The fourth, fifth and sixth columns contains the number of assets in the block, the mean number of ticks in the block and the mean time per tick. These do not do anything in the subsequent blockwise_estimation function but can be used to alter the DataFrame. Now in the current case we may decide to estimate the block containing all assets using the spectral_covariance method.

one_asset_row = findall(blocking_frame[:,:number_of_assets] .== 4)
blocking_frame[one_asset_row, :f] = :spectral_covariance

We can now estimate the blockwise estimated CovarianceMatrix as:

block_estimate = blockwise_estimation(ts, blocking_frame)

After a blockwise estimation the result may often not be PSD. So we could regularise at this point:

reg_block_estimate = regularise(block_estimate , ts, :nearest_correlation_matrix)

Finally we might seek to use one of our estimated CovarianceMatrixs to calculate an actual covariance matrix over some interval.

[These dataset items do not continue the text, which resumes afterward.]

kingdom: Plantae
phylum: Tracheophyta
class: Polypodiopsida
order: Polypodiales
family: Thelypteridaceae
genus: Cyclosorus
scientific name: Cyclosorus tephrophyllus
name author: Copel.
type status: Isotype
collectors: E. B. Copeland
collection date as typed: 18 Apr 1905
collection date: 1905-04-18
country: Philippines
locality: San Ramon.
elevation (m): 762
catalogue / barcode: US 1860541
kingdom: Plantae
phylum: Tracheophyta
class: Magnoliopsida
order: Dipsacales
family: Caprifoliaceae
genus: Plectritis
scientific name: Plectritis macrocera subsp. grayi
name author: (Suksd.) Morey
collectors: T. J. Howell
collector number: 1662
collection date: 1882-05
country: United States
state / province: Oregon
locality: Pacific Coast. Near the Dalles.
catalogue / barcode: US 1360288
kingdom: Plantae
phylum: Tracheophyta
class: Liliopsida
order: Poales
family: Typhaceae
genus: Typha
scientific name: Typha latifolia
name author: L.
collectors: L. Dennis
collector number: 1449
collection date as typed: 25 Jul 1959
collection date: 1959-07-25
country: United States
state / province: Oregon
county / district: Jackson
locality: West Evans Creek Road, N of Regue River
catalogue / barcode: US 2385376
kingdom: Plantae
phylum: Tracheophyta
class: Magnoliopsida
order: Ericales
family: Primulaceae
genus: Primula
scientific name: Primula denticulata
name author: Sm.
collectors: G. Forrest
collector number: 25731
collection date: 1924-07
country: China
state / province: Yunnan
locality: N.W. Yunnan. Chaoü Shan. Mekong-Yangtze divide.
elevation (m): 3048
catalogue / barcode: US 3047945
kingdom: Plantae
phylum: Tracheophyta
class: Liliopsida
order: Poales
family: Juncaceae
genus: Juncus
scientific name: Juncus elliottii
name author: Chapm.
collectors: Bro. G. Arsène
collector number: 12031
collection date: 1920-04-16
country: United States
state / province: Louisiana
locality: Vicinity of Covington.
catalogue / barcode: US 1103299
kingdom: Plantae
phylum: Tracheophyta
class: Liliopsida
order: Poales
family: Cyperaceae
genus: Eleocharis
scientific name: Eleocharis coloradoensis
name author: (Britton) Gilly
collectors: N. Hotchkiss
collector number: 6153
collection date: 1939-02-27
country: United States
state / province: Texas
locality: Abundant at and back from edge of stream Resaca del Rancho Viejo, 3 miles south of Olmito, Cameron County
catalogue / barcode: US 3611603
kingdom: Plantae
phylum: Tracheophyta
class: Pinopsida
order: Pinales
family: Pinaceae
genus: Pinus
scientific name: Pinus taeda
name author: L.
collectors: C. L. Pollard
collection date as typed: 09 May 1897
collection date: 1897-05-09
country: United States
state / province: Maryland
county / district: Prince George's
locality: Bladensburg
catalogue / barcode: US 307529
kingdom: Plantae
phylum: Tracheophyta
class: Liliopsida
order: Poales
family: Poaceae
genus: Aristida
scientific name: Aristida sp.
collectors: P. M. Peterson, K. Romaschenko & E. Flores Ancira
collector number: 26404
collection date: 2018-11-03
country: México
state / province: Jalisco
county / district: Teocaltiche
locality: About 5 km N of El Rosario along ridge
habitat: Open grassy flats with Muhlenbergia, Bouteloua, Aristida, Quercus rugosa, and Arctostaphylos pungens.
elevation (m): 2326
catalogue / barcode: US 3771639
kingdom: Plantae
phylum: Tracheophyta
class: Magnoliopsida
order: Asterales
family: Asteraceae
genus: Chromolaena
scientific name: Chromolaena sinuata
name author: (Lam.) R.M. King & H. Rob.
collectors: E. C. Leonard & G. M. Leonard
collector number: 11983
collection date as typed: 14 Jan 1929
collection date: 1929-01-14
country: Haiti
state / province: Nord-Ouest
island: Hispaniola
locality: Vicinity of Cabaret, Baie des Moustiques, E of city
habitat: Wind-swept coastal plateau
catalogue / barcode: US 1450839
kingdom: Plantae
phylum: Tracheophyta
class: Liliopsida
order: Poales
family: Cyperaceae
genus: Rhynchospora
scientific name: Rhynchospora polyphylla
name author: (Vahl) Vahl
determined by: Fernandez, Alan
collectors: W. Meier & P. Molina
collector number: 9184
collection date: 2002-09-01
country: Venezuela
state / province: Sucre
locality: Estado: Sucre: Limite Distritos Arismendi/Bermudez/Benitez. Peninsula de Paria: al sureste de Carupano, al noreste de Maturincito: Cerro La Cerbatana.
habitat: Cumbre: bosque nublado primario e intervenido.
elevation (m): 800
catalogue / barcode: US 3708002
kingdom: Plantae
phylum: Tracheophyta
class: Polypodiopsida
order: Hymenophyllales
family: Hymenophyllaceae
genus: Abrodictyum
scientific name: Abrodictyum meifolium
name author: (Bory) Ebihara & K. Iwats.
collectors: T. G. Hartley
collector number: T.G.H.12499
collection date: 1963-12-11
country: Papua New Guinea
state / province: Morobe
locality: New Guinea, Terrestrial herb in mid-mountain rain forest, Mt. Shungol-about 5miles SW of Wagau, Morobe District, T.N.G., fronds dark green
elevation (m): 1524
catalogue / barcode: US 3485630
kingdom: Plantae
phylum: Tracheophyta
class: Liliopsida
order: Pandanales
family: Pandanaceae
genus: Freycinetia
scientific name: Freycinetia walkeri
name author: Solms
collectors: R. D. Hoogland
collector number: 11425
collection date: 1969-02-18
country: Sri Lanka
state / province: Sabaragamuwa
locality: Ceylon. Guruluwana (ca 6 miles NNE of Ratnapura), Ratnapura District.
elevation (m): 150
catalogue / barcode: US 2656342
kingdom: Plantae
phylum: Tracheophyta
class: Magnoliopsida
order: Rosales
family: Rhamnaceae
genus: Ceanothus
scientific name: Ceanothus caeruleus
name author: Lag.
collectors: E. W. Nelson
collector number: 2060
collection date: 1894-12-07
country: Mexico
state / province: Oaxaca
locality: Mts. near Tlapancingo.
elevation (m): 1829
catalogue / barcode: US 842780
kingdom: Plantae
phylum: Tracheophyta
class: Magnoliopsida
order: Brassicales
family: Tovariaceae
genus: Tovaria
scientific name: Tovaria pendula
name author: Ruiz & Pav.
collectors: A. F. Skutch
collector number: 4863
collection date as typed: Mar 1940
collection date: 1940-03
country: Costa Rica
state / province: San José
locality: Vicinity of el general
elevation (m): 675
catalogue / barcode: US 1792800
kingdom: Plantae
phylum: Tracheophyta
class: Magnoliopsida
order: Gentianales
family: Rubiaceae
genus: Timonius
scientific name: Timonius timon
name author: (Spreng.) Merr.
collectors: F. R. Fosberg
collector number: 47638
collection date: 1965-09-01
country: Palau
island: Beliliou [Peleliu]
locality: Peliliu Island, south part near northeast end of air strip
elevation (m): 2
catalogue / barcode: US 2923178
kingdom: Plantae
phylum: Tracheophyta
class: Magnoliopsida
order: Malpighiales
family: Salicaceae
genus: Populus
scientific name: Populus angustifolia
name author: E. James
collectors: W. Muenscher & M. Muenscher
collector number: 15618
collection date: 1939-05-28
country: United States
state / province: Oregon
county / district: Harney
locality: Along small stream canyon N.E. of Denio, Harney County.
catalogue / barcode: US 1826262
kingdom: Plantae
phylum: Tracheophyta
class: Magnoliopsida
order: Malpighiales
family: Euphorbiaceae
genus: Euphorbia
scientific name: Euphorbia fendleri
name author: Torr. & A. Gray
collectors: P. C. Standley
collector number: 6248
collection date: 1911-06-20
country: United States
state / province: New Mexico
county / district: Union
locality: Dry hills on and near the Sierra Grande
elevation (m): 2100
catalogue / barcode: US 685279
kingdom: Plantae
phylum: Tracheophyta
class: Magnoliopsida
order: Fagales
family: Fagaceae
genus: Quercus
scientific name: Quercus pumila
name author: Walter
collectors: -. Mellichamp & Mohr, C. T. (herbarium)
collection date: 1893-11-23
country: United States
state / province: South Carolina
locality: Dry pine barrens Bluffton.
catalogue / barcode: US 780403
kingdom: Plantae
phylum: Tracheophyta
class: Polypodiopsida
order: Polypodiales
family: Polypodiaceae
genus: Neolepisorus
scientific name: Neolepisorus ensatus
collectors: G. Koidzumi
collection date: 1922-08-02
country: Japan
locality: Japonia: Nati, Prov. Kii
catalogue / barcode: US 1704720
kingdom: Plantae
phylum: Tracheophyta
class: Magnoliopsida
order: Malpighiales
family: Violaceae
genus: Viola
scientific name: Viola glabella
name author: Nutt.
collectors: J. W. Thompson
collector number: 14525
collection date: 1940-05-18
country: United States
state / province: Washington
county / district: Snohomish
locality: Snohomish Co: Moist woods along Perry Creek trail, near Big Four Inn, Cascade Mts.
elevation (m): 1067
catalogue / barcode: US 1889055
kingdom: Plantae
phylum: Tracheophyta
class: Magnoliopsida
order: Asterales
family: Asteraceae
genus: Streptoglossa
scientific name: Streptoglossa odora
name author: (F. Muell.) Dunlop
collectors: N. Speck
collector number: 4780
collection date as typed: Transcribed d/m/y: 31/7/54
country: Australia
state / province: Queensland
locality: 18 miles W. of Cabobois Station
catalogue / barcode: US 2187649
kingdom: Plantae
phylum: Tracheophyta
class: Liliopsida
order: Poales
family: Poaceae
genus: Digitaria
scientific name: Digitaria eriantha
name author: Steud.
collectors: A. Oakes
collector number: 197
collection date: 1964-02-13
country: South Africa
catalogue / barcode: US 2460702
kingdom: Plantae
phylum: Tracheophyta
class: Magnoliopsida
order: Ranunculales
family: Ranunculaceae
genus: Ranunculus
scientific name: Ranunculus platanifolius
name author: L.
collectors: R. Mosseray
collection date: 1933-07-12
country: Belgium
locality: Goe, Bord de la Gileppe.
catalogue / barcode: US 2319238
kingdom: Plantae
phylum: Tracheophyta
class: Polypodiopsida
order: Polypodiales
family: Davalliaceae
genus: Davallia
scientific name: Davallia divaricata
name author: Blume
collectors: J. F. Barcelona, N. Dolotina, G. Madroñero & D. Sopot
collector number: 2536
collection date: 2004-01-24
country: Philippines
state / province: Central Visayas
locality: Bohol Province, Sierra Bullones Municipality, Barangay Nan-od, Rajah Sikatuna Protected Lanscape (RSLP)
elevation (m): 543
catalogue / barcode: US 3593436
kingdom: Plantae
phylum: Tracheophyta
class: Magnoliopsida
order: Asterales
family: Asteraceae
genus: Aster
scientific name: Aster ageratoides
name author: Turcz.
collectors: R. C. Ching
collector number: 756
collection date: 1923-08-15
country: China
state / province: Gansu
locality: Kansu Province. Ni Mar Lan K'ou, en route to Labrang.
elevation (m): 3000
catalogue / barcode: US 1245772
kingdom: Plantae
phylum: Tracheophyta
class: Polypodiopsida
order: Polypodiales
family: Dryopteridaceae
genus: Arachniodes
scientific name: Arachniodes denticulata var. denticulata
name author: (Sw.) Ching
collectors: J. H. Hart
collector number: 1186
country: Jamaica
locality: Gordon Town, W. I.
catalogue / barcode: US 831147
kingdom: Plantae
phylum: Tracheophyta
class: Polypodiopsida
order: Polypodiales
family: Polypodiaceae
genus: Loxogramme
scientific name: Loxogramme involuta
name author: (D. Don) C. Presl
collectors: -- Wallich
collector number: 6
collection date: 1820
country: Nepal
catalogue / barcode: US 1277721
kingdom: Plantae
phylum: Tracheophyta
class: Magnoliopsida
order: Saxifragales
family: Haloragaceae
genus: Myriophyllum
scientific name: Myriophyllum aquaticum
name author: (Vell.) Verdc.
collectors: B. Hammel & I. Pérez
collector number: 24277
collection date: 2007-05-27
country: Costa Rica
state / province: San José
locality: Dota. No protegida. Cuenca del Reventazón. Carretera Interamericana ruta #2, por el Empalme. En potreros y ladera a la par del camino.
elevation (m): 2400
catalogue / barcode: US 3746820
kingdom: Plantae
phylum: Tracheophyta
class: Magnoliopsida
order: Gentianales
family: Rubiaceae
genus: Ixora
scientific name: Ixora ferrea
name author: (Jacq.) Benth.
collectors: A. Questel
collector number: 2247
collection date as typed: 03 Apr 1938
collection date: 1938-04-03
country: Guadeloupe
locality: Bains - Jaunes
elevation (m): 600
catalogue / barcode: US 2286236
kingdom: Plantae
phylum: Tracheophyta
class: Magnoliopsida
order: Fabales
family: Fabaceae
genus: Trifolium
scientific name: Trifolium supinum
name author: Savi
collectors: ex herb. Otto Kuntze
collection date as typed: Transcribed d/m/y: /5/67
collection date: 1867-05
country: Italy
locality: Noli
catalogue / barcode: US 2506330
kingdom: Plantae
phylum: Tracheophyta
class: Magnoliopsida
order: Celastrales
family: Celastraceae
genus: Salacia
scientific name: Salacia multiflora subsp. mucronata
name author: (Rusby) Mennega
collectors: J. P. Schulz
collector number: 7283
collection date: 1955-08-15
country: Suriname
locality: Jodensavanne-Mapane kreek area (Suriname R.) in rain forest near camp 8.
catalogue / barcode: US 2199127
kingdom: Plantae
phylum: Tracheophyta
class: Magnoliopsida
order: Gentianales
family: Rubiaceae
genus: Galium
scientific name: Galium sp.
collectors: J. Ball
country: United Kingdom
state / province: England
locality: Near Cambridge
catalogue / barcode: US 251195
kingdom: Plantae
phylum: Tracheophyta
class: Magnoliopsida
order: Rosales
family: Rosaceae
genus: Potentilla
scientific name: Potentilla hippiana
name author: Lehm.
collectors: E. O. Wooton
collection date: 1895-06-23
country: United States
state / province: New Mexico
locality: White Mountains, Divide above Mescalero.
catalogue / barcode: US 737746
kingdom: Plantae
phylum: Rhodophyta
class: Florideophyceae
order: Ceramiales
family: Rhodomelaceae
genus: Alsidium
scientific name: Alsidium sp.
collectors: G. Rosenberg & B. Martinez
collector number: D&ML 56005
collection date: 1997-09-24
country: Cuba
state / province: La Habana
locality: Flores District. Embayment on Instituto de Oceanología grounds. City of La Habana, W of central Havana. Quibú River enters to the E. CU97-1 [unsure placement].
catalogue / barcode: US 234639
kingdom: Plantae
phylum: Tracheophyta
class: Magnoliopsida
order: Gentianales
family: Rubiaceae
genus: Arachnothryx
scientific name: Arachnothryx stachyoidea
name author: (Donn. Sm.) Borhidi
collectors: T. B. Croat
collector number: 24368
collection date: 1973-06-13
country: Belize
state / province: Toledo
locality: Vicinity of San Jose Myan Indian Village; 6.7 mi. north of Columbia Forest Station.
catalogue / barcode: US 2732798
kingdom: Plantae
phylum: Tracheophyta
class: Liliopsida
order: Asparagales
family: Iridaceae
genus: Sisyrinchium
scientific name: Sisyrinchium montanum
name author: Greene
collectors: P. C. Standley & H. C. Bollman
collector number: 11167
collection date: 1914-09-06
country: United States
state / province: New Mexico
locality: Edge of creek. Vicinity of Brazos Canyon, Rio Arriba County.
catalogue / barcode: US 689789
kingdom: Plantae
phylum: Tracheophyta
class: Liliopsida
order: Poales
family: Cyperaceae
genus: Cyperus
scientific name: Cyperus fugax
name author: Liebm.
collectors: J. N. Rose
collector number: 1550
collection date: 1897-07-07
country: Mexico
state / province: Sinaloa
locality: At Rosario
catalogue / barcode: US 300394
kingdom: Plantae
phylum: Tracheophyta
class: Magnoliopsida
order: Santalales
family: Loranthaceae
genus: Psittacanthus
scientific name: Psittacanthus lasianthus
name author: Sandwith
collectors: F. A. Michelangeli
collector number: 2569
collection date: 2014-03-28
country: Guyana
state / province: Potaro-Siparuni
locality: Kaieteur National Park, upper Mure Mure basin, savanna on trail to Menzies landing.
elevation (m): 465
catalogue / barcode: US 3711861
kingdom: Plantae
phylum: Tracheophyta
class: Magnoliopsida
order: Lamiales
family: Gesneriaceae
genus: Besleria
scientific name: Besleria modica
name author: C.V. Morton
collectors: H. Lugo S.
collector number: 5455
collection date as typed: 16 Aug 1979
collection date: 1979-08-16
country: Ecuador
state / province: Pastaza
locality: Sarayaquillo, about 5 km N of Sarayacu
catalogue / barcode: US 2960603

This can be done with the code:

covariance_interval = 1000
covar = covariance(combined_estimate, covariance_interval)

Note that the time units of the covariance_interval here should be the same units as the CovarianceMatrix struct's volatility which are the same units as the time dimension in the SortedDataFrame that is used to estimate the CovarianceMatrix.